I could begin by listing all the things in this novel which I dislike in just about every other book: the information which our protagonist knows but which isn't divulged to his faithful readers until the final pages. Normally this would make me feel cheated, but somehow it worked. Then there's the third person narrative voice, complete with the style appropriate to the late eighteenth century and even Random Capitalisation of Nouns (admittedly only in letters), all of which normally annoy me, but somehow it not only works, but had me laughing out loud. Similarly with Smith's bungling over a card game and a duel should not have been funny to me (farce has never appealed) but I laughed and even went back and read pages again, just for the pleasure of it.

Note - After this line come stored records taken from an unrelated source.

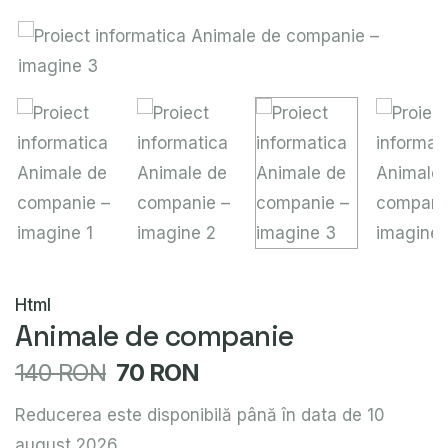
Html
Animale de companie
140 RON
70 RON
Reducerea este disponibilă până în data de 10
august 2026.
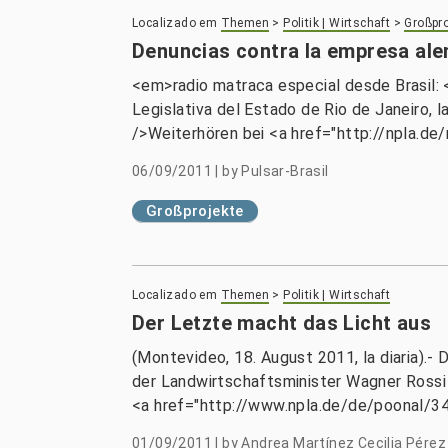
Localizado em
Themen
>
Politik | Wirtschaft
>
Großpro
Denuncias contra la empresa al
<em>radio matraca especial desde Brasil: 
Legislativa del Estado de Rio de Janeiro, 
/>Weiterhören bei <a href="http://npla.d
06/09/2011
|
by
Pulsar-Brasil
Großprojekte
Localizado em
Themen
>
Politik | Wirtschaft
Der Letzte macht das Licht aus
(Montevideo, 18. August 2011, la diaria).- D
der Landwirtschaftsminister Wagner Rossi 
<a href="http://www.npla.de/de/poonal/34
01/09/2011
|
by
Andrea Martínez Cecilia Pérez 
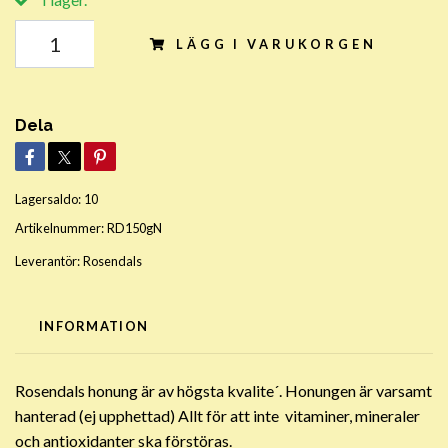
LÄGG I VARUKORGEN
Dela
Lagersaldo:
10
Artikelnummer:
RD150gN
Leverantör:
Rosendals
INFORMATION
Rosendals honung är av högsta kvalite´. Honungen är varsamt
hanterad (ej upphettad) Allt för att inte vitaminer, mineraler
och antioxidanter ska förstöras.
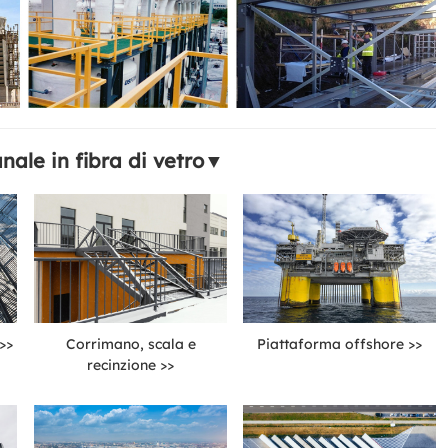
nale in fibra di vetro
▼
Corrimano, scala e
Piattaforma offshore >>
>>
recinzione >>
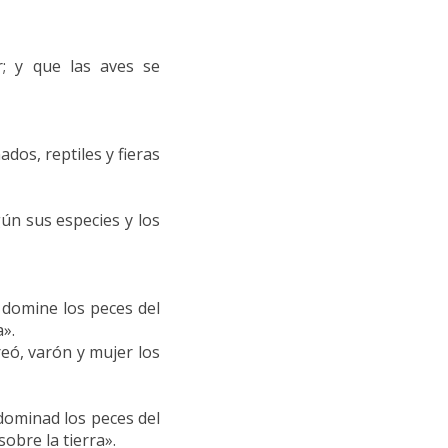
r; y que las aves se
dos, reptiles y fieras
gún sus especies y los
domine los peces del
a».
eó, varón y mujer los
 dominad los peces del
obre la tierra».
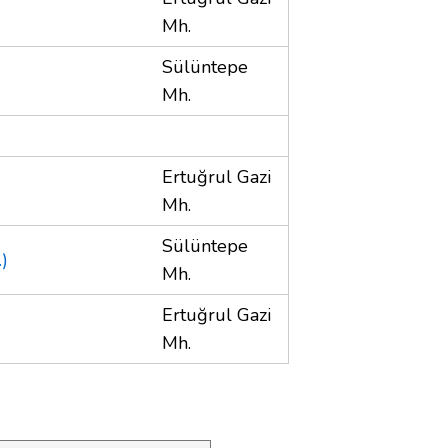
Mh.
Sülüntepe
Mh.
Ertuğrul Gazi
Mh.
Sülüntepe
)
Mh.
Ertuğrul Gazi
Mh.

Perhaps what made all this work for me was that Spufford has made New York into a character in its own right. There are precursors of the place it will become - I regularly found myself playing 'spot the place name'. He brings the streets to life, the salons glow and it would be easy to disregard the amount of research which must have gone into producing this effect: it appears effortless and you feel that you're in the hands of an author who knows a great deal more about the subject than he feels the need to tell us. Spufford is not in the least heavy handed with his knowledge.
I read Golden Hill thinking that it was going to be a piece of engaging historical fiction. I would have been satisfied with that but the story draws you in and it becomes so much more. No - I'm not going to explain. It's a book which you really should read for yourself.
Three other books were shortlisted for the Costa First Novel Award: The Good Guy by Susan Beale, My Name is Leon by Kit de Waal and The Words In My Hand by Guinevere Glasfurd. 2016 was a very good year for first novels.